Native Stingless Bees - 5 Quick Facts

by Isaac Mayer

Native Stingless Bees - 5 Quick Facts
Many people are fascinated to find out that not only are the big yellow bees that we commonly see flying around our garden introduced from Europe, but here in Australia we also have many of our own wonderful native bees. We really are lucky to have a huge diversity of awesome natives, ranging from the fuzzy blue banded bees and cuddly teddy bear bees to hard-working stingless bees and ingenious resin bees. In this post, I'll be sharing a few interesting facts about Native Stingless Bees in Australia.

1. The queen can lay up to 300 eggs every day

In some species of Australian Stingless Bees, the queen lays around 300 eggs every day (that's more than 100 000 children in a single year). This is generally done in batches of around 90 brood cells which are made, provisioned and then laid in every few hours. The queen will mate only once in her lifetime. Mating results in the death of the male (his genitalia are ripped out of his body, killing him). ​As you can imagine it's difficult to keep up with this tiring laying lifestyle, and as soon as the queen starts slowing down her production, the worker bees (her children) will begin to make plans for a new queen to take over.


Did you know?

When the queen is laying an egg, she determines whether it will be a male or female bee by injecting sperm into the egg - a female bee will grow from a fertilised egg, and a male bee will grow from an unfertilised egg. Because of this, no male bees have a father (only a grandfather).

2. Native Bees Swarm

There are many reasons why a hive of native stingless bees will swarm, but they are all different to a honey bee swarm, which is for the purpose of colonisation. ​
The most common native bee swarms include Mating Swarms and Fighting Swarms. A mating swarm occurs when a new ('virgin') queen needs to mate - she lets surrounding drones know that she is looking for someone to mate with, which can attract hundreds of male bees.

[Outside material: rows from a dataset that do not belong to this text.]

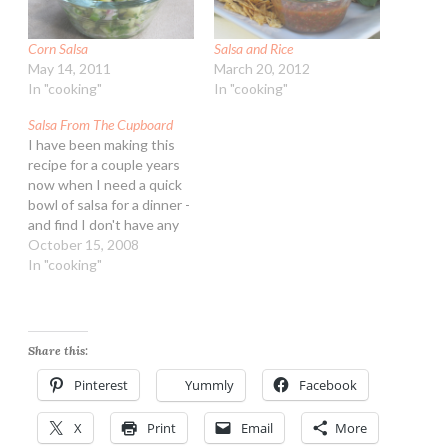
Corn Salsa
Salsa and Rice
May 14, 2011
March 20, 2012
In "cooking"
In "cooking"
Salsa From The Cupboard
I have been making this
recipe for a couple years
now when I need a quick
bowl of salsa for a dinner -
and find I don't have any
on hand. Oh fine, it isn't
October 15, 2008
"gourmet" but it tastes
In "cooking"
good and is of the no-
chop variety. So leave your
pretentions…
Share this:
Pinterest
Yummly
Facebook
X
Print
Email
More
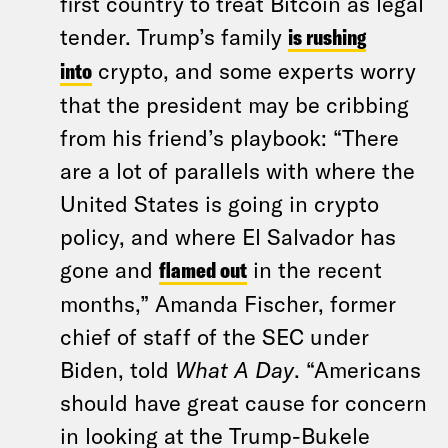
first country to treat Bitcoin as legal
tender. Trump’s family
is rushing
into
crypto, and some experts worry
that the president may be cribbing
from his friend’s playbook: “There
are a lot of parallels with where the
United States is going in crypto
policy, and where El Salvador has
gone and
flamed out
in the recent
months,” Amanda Fischer, former
chief of staff of the SEC under
Biden, told
What A Day
. “Americans
should have great cause for concern
in looking at the Trump-Bukele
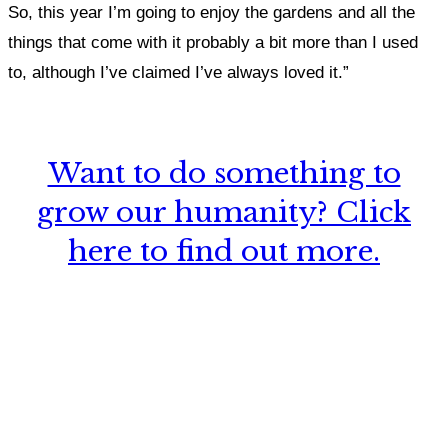
So, this year I’m going to enjoy the gardens and all the
things that come with it probably a bit more than I used
to, although I’ve claimed I’ve always loved it.”
Want to do something to
grow our humanity? Click
here to find out more.
What, if anything, have you done differently
after visiting this site?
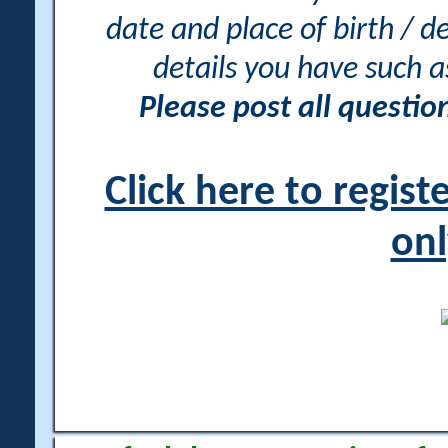
date and place of birth / d
details you have such 
Please post all questi
Click here to regis
onl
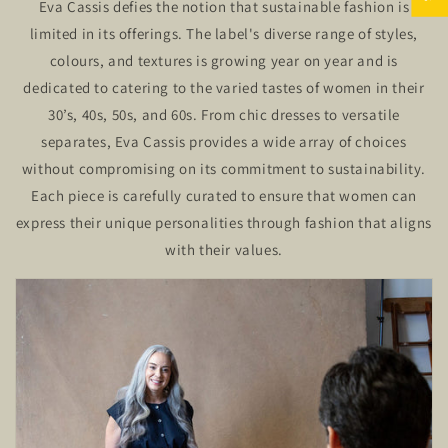
Eva Cassis defies the notion that sustainable fashion is
limited in its offerings. The label's diverse range of styles,
colours, and textures is growing year on year and is
dedicated to catering to the varied tastes of women in their
30’s, 40s, 50s, and 60s. From chic dresses to versatile
separates, Eva Cassis provides a wide array of choices
without compromising on its commitment to sustainability.
Each piece is carefully curated to ensure that women can
express their unique personalities through fashion that aligns
with their values.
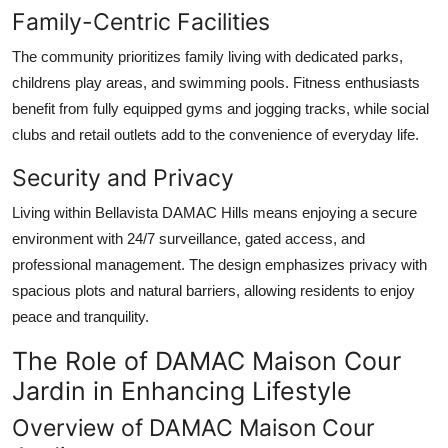
Family-Centric Facilities
The community prioritizes family living with dedicated parks,
childrens play areas, and swimming pools. Fitness enthusiasts
benefit from fully equipped gyms and jogging tracks, while social
clubs and retail outlets add to the convenience of everyday life.
Security and Privacy
Living within
Bellavista DAMAC Hills
means enjoying a secure
environment with 24/7 surveillance, gated access, and
professional management. The design emphasizes privacy with
spacious plots and natural barriers, allowing residents to enjoy
peace and tranquility.
The Role of DAMAC Maison Cour
Jardin in Enhancing Lifestyle
Overview of DAMAC Maison Cour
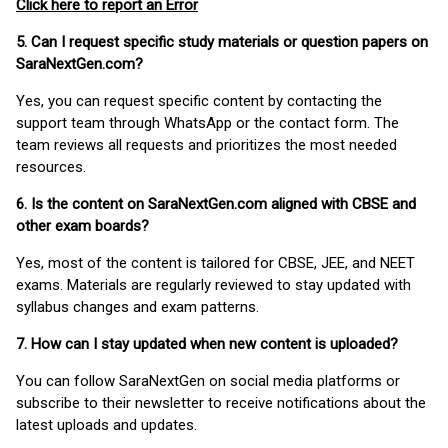
Click here to report an Error
5. Can I request specific study materials or question papers on
SaraNextGen.com?
Yes, you can request specific content by contacting the
support team through WhatsApp or the contact form. The
team reviews all requests and prioritizes the most needed
resources.
6. Is the content on SaraNextGen.com aligned with CBSE and
other exam boards?
Yes, most of the content is tailored for CBSE, JEE, and NEET
exams. Materials are regularly reviewed to stay updated with
syllabus changes and exam patterns.
7. How can I stay updated when new content is uploaded?
You can follow SaraNextGen on social media platforms or
subscribe to their newsletter to receive notifications about the
latest uploads and updates.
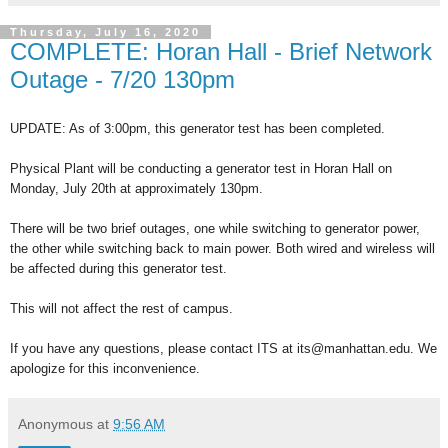
Thursday, July 16, 2020
COMPLETE: Horan Hall - Brief Network
Outage - 7/20 130pm
UPDATE: As of 3:00pm, this generator test has been completed.
Physical Plant will be conducting a generator test in Horan Hall on
Monday, July 20th at approximately 130pm.
There will be two brief outages, one while switching to generator power,
the other while switching back to main power. Both wired and wireless will
be affected during this generator test.
This will not affect the rest of campus.
If you have any questions, please contact ITS at its@manhattan.edu. We
apologize for this inconvenience.
Anonymous
at
9:56 AM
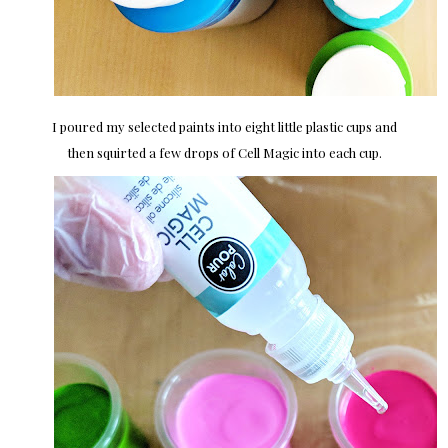
I poured my selected paints into eight little plastic cups and
then squirted a few drops of Cell Magic into each cup.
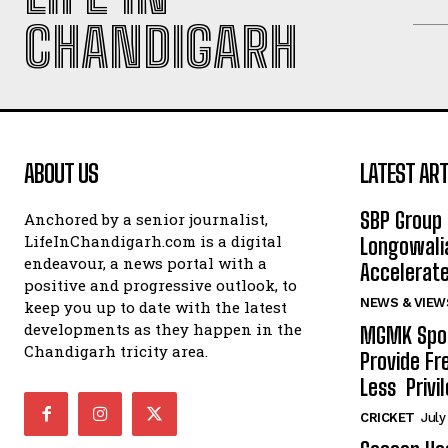
CHANDIGARH
ABOUT US
LATEST ART
SBP Group 
Anchored by a senior journalist,
LifeInChandigarh.com is a digital
Longowalia
endeavour, a news portal with a
Accelerate
positive and progressive outlook, to
NEWS & VIEW
keep you up to date with the latest
developments as they happen in the
MGMK Spor
Chandigarh tricity area.
Provide Fr
Less Privil
CRICKET
July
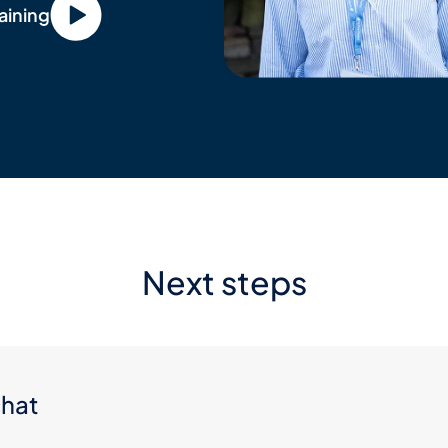
aining
Next steps
chat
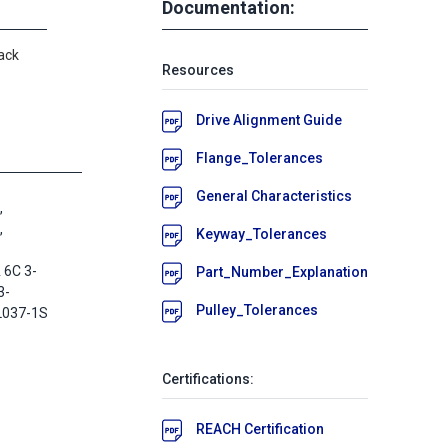
Documentation:
ack
Resources
Drive Alignment Guide
Flange_Tolerances
General Characteristics
,
,
Keyway_Tolerances
 6C 3-
Part_Number_Explanation
3-
Pulley_Tolerances
L037-1S
Certifications:
REACH Certification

Fighting swarms are an incredible phenomenon where a strong colony of native bees will find a weak colony to attack and take over. There can be thousands of bees swarming, and many dead bees. The strongest colony will win, so it is usually recommended to let nature take its course if this happens to your hive. Swarms can last anywhere from a couple of days to a couple of weeks. More information on native bee swarms can be found here.

3. Stingless Bees Make Honey

Stingless Bees can produce small quantities of a deliciously tangy honey, often called Sugarbag. It tastes of the Australian Bush - Citrus with a hint of Eucalyptus! Sugarbag is a rare treat, and is only harvested when it is safe for the hive to do so (leaving enough for the bees behind).

Research is currently being done on the medicinal properties of Sugarbag, and it is being indicated that it has extremely high levels of anti-microbial activity, possibly even more than the well known Manuka honey. Sugarbag is definitely not the sort of honey that you would spread onto your toast as a snack (aside from being expensive and rare, it is also very runny), but it tastes delicious drizzled on vanilla ice cream or yoghurt :)

4. Stingless Bees Make Propolis

European Honey Bees make their honey comb out of pure wax (hence its light colouring). They mix their wax with resins collected from trees to create a strong glue-like substance (called propolis) used to fix up gaps around the hive. The beekeepers often collect this material for its medicinal properties.

Native Stingless Bees make their entire hive out of propolis - this includes the honey and pollen pots (meaning that the resins infuse with the sugarbag). Propolis is also what gives stingless beehives their aromatic smell, which is similar to that of the Australian Bush. Some species of stingless bees make a 'doormat' of propolis outside their entrance, for them to wipe their feet on!

5. Stingless Bees can still Defend Themselves

Stingless bees may not be able to sting, but by no means are they defenceless. Over the years they have evolved to have other strategies of dealing with pests and intruders. Here are two native bee defence methods:
  • Biting
Native Bees can occasionally deliver a small nip with their mandibles, which isn't exactly painful, but is certainly annoying. This usually only happens if you disturb (open up) a defensive colony.
  • Death by resin
​For pests like Small Hive Beetle (SHB), the bees will locate the insect and continually dab resin blobs onto it until it is covered. This process essentially mummifies the intruder, and the body gets incorporated into the hive structure.